TO DO
From the first line to the last, please reproduce the material exactly, skipping the pictures.
Start of Block
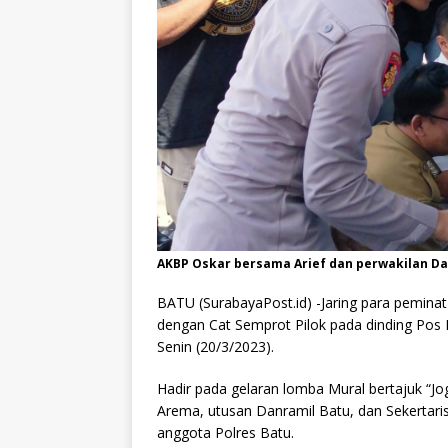
AKBP Oskar bersama Arief dan perwakilan Da
BATU (SurabayaPost.id) -Jaring para peminat 
dengan Cat Semprot Pilok pada dinding Pos P
Senin (20/3/2023).
Hadir pada gelaran lomba Mural bertajuk “J
Arema, utusan Danramil Batu, dan Sekertari
anggota Polres Batu.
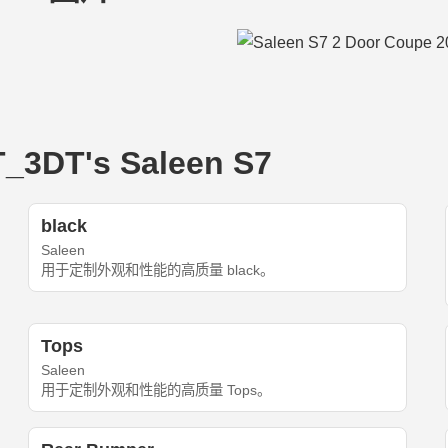
DT's Saleen S7
black
Saleen
用于定制外观和性能的高质量 black。
Tops
Saleen
用于定制外观和性能的高质量 Tops。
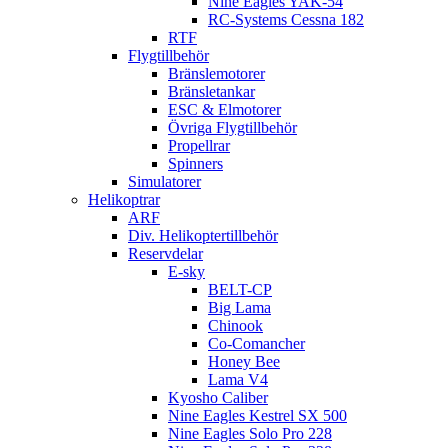
Nine Eagles YAK-54
RC-Systems Cessna 182
RTF
Flygtillbehör
Bränslemotorer
Bränsletankar
ESC & Elmotorer
Övriga Flygtillbehör
Propellrar
Spinners
Simulatorer
Helikoptrar
ARF
Div. Helikoptertillbehör
Reservdelar
E-sky
BELT-CP
Big Lama
Chinook
Co-Comancher
Honey Bee
Lama V4
Kyosho Caliber
Nine Eagles Kestrel SX 500
Nine Eagles Solo Pro 228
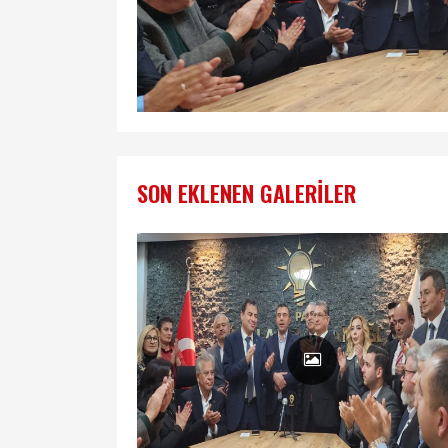
SON EKLENEN GALERILER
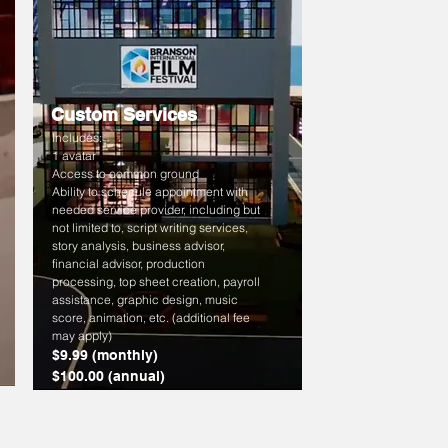
Custom Services
Includes:
1 avatar
Access to common ground
Ability to schedule appointment with
needed service provider, including but
not limited to, script writing services,
story analysis, business advisor,
financial advisor, production
processing, top sheet creation, payroll
assistance, graphic design, music
score, animation, etc. (additional fee
may apply)
$9.99 (monthly)
$100.00 (annual)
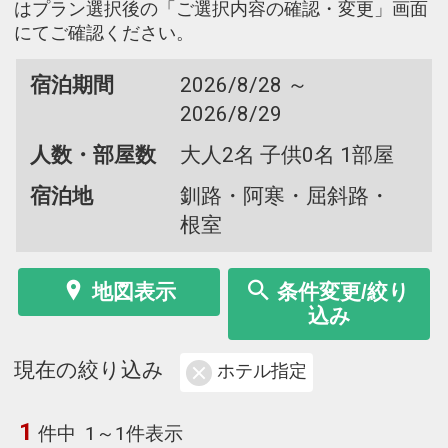
はプラン選択後の「ご選択内容の確認・変更」画面
にてご確認ください。
宿泊期間
2026/8/28 ～
2026/8/29
人数・部屋数
大人2名 子供0名 1部屋
宿泊地
釧路・阿寒・屈斜路・
根室
地図表示
条件変更/絞り
込み
現在の絞り込み
ホテル指定
1
件中
1～1件表示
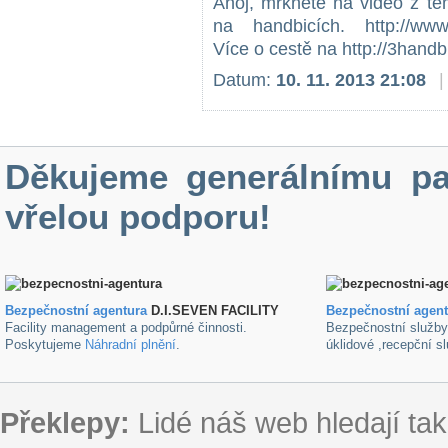
Ahoj, mrkněte na video z té
na handbicích. http://ww
Více o cestě na http://3handb
Datum:
10. 11. 2013 21:08
|
Děkujeme generálnímu pa
vřelou podporu!
Bezpečnostní agentura
D.I.SEVEN FACILITY
B
ezpečnostní agen
Facility management a podpůrné činnosti.
Bezpečnostní služb
Poskytujeme
Náhradní plnění
.
úklidové ,recepční s
Překlepy:
Lidé náš web hledají tak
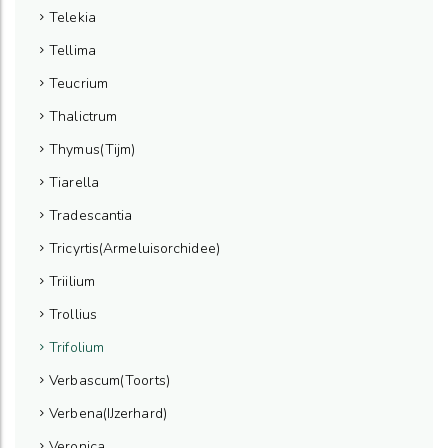
Telekia
Tellima
Teucrium
Thalictrum
Thymus(Tijm)
Tiarella
Tradescantia
Tricyrtis(Armeluisorchidee)
Triilium
Trollius
Trifolium
Verbascum(Toorts)
Verbena(IJzerhard)
Veronica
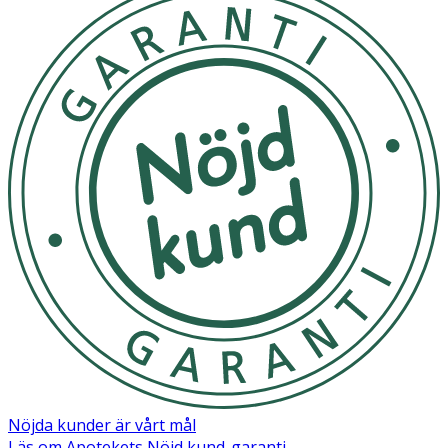
Nöjda kunder är vårt mål
Läs om Apotekets Nöjd kund-garanti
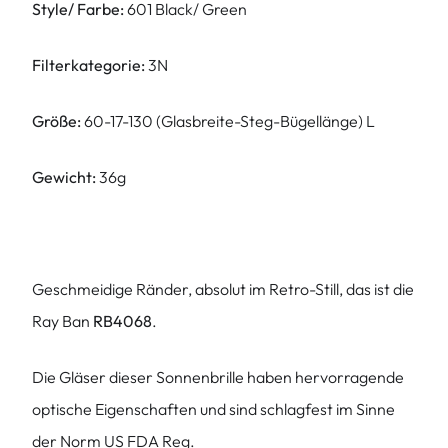
Style/ Farbe:
601 Black/ Green
Filterkategorie:
3N
Größe:
60-17-130 (Glasbreite-Steg-Bügellänge) L
Gewicht:
36g
Geschmeidige Ränder, absolut im Retro-Still, das ist die
Ray Ban
RB4068
.
Die Gläser dieser Sonnenbrille haben hervorragende
optische Eigenschaften und sind schlagfest im Sinne
der Norm US FDA Reg.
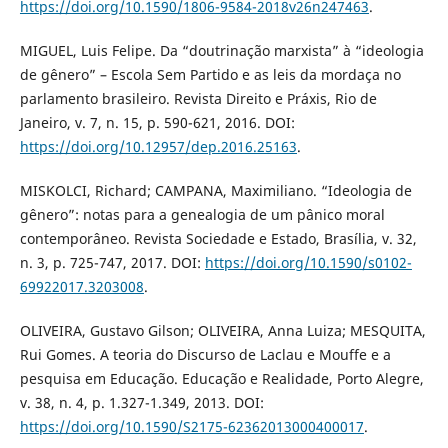
https://doi.org/10.1590/1806-9584-2018v26n247463
.
MIGUEL, Luis Felipe. Da “doutrinação marxista” à “ideologia
de gênero” – Escola Sem Partido e as leis da mordaça no
parlamento brasileiro. Revista Direito e Práxis, Rio de
Janeiro, v. 7, n. 15, p. 590-621, 2016. DOI:
https://doi.org/10.12957/dep.2016.25163
.
MISKOLCI, Richard; CAMPANA, Maximiliano. “Ideologia de
gênero”: notas para a genealogia de um pânico moral
contemporâneo. Revista Sociedade e Estado, Brasília, v. 32,
n. 3, p. 725-747, 2017. DOI:
https://doi.org/10.1590/s0102-
69922017.3203008
.
OLIVEIRA, Gustavo Gilson; OLIVEIRA, Anna Luiza; MESQUITA,
Rui Gomes. A teoria do Discurso de Laclau e Mouffe e a
pesquisa em Educação. Educação e Realidade, Porto Alegre,
v. 38, n. 4, p. 1.327-1.349, 2013. DOI:
https://doi.org/10.1590/S2175-62362013000400017
.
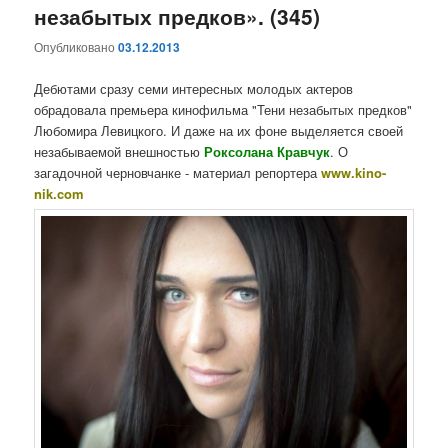
незабытых предков». (345)
Опубликовано
03.12.2013
Дебютами сразу семи интересных молодых актеров
обрадовала премьера кинофильма "Тени незабытых предков"
Любомира Левицкого. И даже на их фоне выделяется своей
незабываемой внешностью
Роксолана Кравчук
. О
загадочной черновчанке - материал репортера
www.kino-
nik.com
End of Block
EXERCISE RESPONSE
AKBP Oskar bersama Arief dan perwakilan Da
BATU (SurabayaPost.id) -Jaring para peminat 
dengan Cat Semprot Pilok pada dinding Pos P
Senin (20/3/2023).
Hadir pada gelaran lomba Mural bertajuk “J
Arema, utusan Danramil Batu, dan Sekertari
anggota Polres Batu.
DT's Saleen S7
black
Saleen
用于定制外观和性能的高质量 black。
Tops
Saleen
用于定制外观和性能的高质量 Tops。
Nine Eagles YAK-54
RC-Systems Cessna 182
RTF
Flygtillbehör
Bränslemotorer
Bränsletankar
ESC & Elmotorer
Övriga Flygtillbehör
Propellrar
Spinners
Simulatorer
Helikoptrar
ARF
Div. Helikoptertillbehör
Reservdelar
E-sky
BELT-CP
Big Lama
Chinook
Co-Comancher
Honey Bee
Lama V4
Kyosho Caliber
Nine Eagles Kestrel SX 500
Nine Eagles Solo Pro 228
SON EKLENEN GALERILER
Custom Services
Includes:
1 avatar
Access to common ground
Ability to schedule appointment with
needed service provider, including but
not limited to, script writing services,
story analysis, business advisor,
financial advisor, production
processing, top sheet creation, payroll
assistance, graphic design, music
score, animation, etc. (additional fee
may apply)
$9.99 (monthly)
$100.00 (annual)
はプラン選択後の「ご選択内容の確認・変更」画面
にてご確認ください。
宿泊期間
2026/8/28 ～
2026/8/29
人数・部屋数
大人2名 子供0名 1部屋
宿泊地
釧路・阿寒・屈斜路・
根室
地図表示
条件変更/絞り
込み
現在の絞り込み
ホテル指定
1
件中
1～1件表示
Ahoj, mrkněte na video z té
na handbicích. http://ww
Více o cestě na http://3handb
Datum:
10. 11. 2013 21:08
|
Děkujeme generálnímu pa
vřelou podporu!
Bezpečnostní agentura
D.I.SEVEN FACILITY
B
ezpečnostní agen
Facility management a podpůrné činnosti.
Bezpečnostní služb
Poskytujeme
Náhradní plnění
.
úklidové ,recepční s
Překlepy:
Lidé náš web hledají tak
Telekia
Tellima
Teucrium
Thalictrum
Thymus(Tijm)
Tiarella
Tradescantia
Tricyrtis(Armeluisorchidee)
Triilium
Trollius
Trifolium
Verbascum(Toorts)
Verbena(IJzerhard)
Veronica
Nöjda kunder är vårt mål
Läs om Apotekets Nöjd kund-garanti
Style/ Farbe:
601 Black/ Green
Filterkategorie:
3N
Größe:
60-17-130 (Glasbreite-Steg-Bügellänge) L
Gewicht:
36g
Geschmeidige Ränder, absolut im Retro-Still, das ist die
Ray Ban
RB4068
.
Die Gläser dieser Sonnenbrille haben hervorragende
optische Eigenschaften und sind schlagfest im Sinne
der Norm US FDA Reg.
https://doi.org/10.1590/1806-9584-2018v26n247463
.
MIGUEL, Luis Felipe. Da “doutrinação marxista” à “ideologia
de gênero” – Escola Sem Partido e as leis da mordaça no
parlamento brasileiro. Revista Direito e Práxis, Rio de
Janeiro, v. 7, n. 15, p. 590-621, 2016. DOI:
https://doi.org/10.12957/dep.2016.25163
.
MISKOLCI, Richard; CAMPANA, Maximiliano. “Ideologia de
gênero”: notas para a genealogia de um pânico moral
contemporâneo. Revista Sociedade e Estado, Brasília, v. 32,
n. 3, p. 725-747, 2017. DOI:
https://doi.org/10.1590/s0102-
69922017.3203008
.
OLIVEIRA, Gustavo Gilson; OLIVEIRA, Anna Luiza; MESQUITA,
Rui Gomes. A teoria do Discurso de Laclau e Mouffe e a
pesquisa em Educação. Educação e Realidade, Porto Alegre,
v. 38, n. 4, p. 1.327-1.349, 2013. DOI:
https://doi.org/10.1590/S2175-62362013000400017
.
незабытых предков». (345)
Опубликовано
03.12.2013
Дебютами сразу семи интересных молодых актеров
обрадовала премьера кинофильма "Тени незабытых предков"
Любомира Левицкого. И даже на их фоне выделяется своей
незабываемой внешностью
Роксолана Кравчук
. О
загадочной черновчанке - материал репортера
www.kino-
nik.com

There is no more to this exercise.